The company was founded in 1982 by Pietro Marietti in Casale Monferrato, whose family had been involved in the book trade since 1820. The first books to be published were on religious issues and this theme has remained a fundamental part of the catalogue, with authors including John Paul II and Carlo Maria Martini.

In 1999, Elisabetta Dami joined the company. She had worked in children's publishing for twenty years. In 2000, the imprint Il Battello a Vapore appeared. Among its mainstays have been the Geronimo Stilton books, which have sold more than twelve million copies in Italy alone, and the illustrated Milla & Sugar books by Prunella Bat.

In 2009, the Piemme Freeway imprint was established, devoted to books for young adults. The first publications included Il silenzio di Lenth, a fantasy novel by Luca Centi, and Ho scoperto che ti amo by Ann Edwards Cannon.

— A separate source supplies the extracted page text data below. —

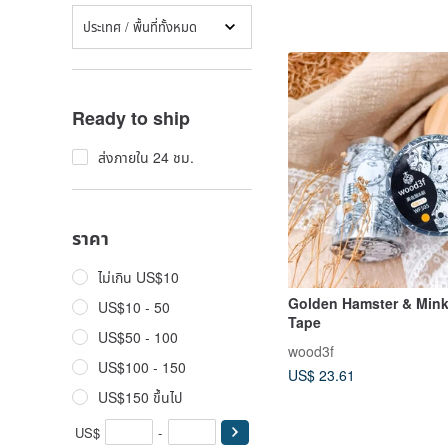
ประเทศ / พื้นที่ทั้งหมด
Ready to ship
ส่งภายใน 24 ชม.
ราคา
ไม่เกิน US$10
Golden Hamster & Mink
US$10 - 50
Tape
US$50 - 100
wood3f
US$100 - 150
US$ 23.61
US$150 ขึ้นไป
US$
-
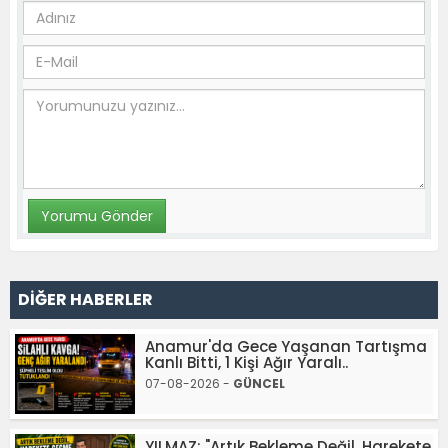
DİĞER HABERLER
Anamur'da Gece Yaşanan Tartışma
Kanlı Bitti, 1 Kişi Ağır Yaralı..
07-08-2026 -
GÜNCEL
YILMAZ; "Artık Bekleme Değil, Harekete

In 2010, the company published Take Me With You – Talks with Amanda Knox in Prison, written by the Italian lawmaker Rocco Girlanda, the first E-book in English by Piemme.

In January 2023, Piemme published Archbishop Georg Gänswein's tell-all book Nothing but the Truth: My Life Beside Pope Benedict XVI, coincidentally just days after the death of Benedict XVI.